According to him, 26 another Russian teachers will join them in a new academic year.  “They will work with schools not only in Dushanbe and Khujand but also in other regions of the country,” said Vozhdayev.  “Thus, three of them will work with Presidential Lyceum in Khorog.”       

Recall, Russia at the start of the 2017-2018 academic year sent 29 teachers to secondary schools in Tajikistan.  Teachers from the Russian regions of Kostroma, Kemerovo, Bashkortostan, Daghestan, and Tatarstan have arrived in Tajikistan to teach subjects such as mathematics, physics, biology, chemistry, computer science, Russian, and others at secondary schools where teaching is conducted in Russian.
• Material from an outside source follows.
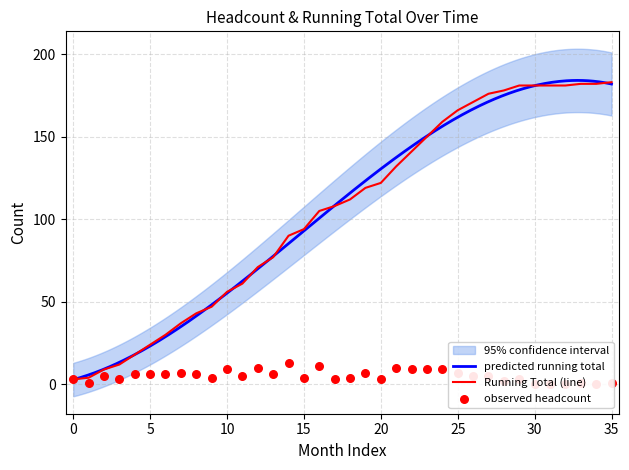

Which series has the widest spread of Y values?

Running Total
The government-sponsored Russian World Foundation, which promotes the Russian language and culture abroad, noted in August last year that Russia has provided Tajikistan with 20 tons of textbooks on various subjects by September 1, 2017.

Authorities in Russia make no secret that assistance exercises like these are potentially valuable tools in the country’s soft power armory, similar in some ways to the U.S.-funded Peace Corps volunteer program, although the scale for now is much more modest.

Last August, as the participants of the pilot project mustered in Moscow, Valentina Matviyenko, the chair of Russia’s upper house (Federation Council) of parliament reportedly told them that “your work is in effect that of goodwill ambassadors, envoys of Russian knowledge and culture.”  

On April 5 this year, Russian Foreign Minister Sergei Lavrov said during a meeting in Moscow with his Tajik counterpart, Sirojiddin Muhriddin, that there are plans to build another five Russian-language schools in Tajikistan, but he provided no timeframe.

The education sector in Tajikistan has been in decline after collapse of the Soviet Union in 1991 and many Tajik nationals have described the effort to bring over Russian teachers as a much-needed remedy.